GIVEN TEXT below:

Doing more with privacy IDs#

In the previous tutorial, we covered the basics of privacy IDs: how to initialize a Session where each person appears in multiple rows, and run simple queries. But privacy IDs also make it easier to run more complex queries, especially those involving multiple tables. In this tutorial, we will build a Session that protects library patrons across multiple tables, and highlight the differences that arise when performing queries on tables with or without privacy IDs.

Setup#

We import the same collection of packages as in the previous tutorial:

import os
from pyspark import SparkFiles
from pyspark.sql import SparkSession
from tmlt.analytics.binning_spec import BinningSpec
from tmlt.analytics.constraints import MaxRowsPerID
from tmlt.analytics.keyset import KeySet
from tmlt.analytics.privacy_budget import PureDPBudget
from tmlt.analytics.protected_change import AddRowsWithID
from tmlt.analytics.query_builder import QueryBuilder, ColumnType
from tmlt.analytics.session import Session

We’ll use the same checkout logs dataset from the previous tutorial, as well as the library members dataset used in all other tutorials:

spark = SparkSession.builder.getOrCreate()
spark.sparkContext.addFile(
    "https://tumult-public.s3.amazonaws.com/checkout-logs.csv"
)
spark.sparkContext.addFile(
    "https://tumult-public.s3.amazonaws.com/library-members.csv"
)

End of GIVEN TEXT.
DATA EXCERPT below:

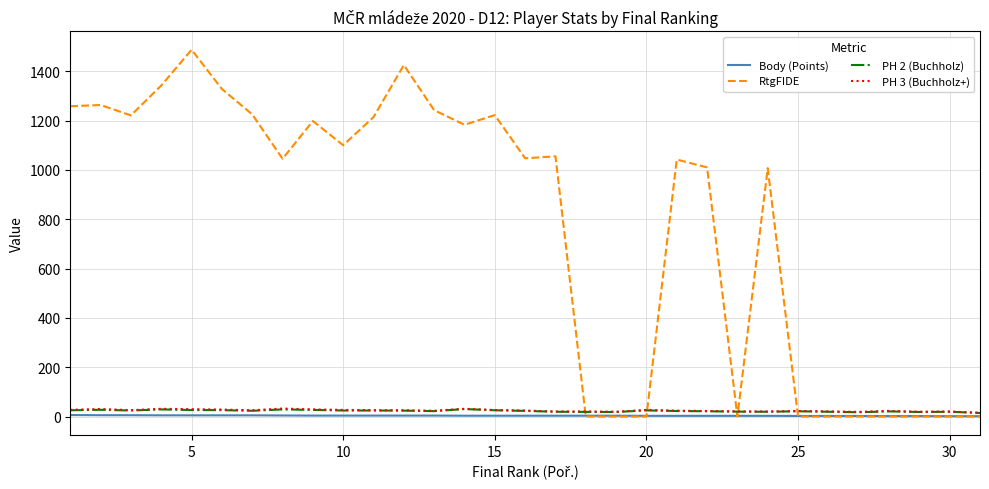

Which series has the largest total across all categories?

RtgFIDE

End of DATA EXCERPT.

→ **REQUIREMENT 1**:
Summarize the privacy IDs tutorial in two sentences.
→ **REQUIREMENT 2**:
In the privacy IDs tutorial, which class is imported from tmlt.analytics.constraints?
→ **REQUIREMENT 3**:
Carry the privacy IDs tutorial forward from the point where it stops.

→ **ANSWER SPACE 1**:
The tutorial builds on a previous one, which showed how to initialize a Session where each person appears in multiple rows and run simple queries. It builds a Session that protects library patrons across multiple tables and shows how queries differ on tables with and without privacy IDs, starting with a setup that imports the same packages and loads the checkout logs and library members datasets.

→ **ANSWER SPACE 2**:
MaxRowsPerID

→ **ANSWER SPACE 3**:
checkouts_df = spark.read.csv(
    SparkFiles.get("checkout-logs.csv"), header=True, inferSchema=True
)
members_df = spark.read.csv(
    SparkFiles.get("library-members.csv"), header=True, inferSchema=True
)

Initializing a Session with multiple IDs tables#

Notice that both of the dataframes we’ve loaded share a common identifier: the ID associated with each library member. Our goal is to construct a Session that protects the addition or removal of arbitrarily many rows that share the same ID, in both tables. To do so, we have to use the AddRowsWithID protected change again, but we also have to indicate that both tables share the same ID space. This is done as follows.

budget = PureDPBudget(float("inf")) # infinite budget for the session
id_space = "member_id_space"
session = (
    Session.Builder()
    .with_privacy_budget(budget)
    .with_id_space(id_space)
    .with_private_dataframe(
        "checkouts",
        checkouts_df,
        protected_change=AddRowsWithID(id_column="member_id", id_space=id_space),
    )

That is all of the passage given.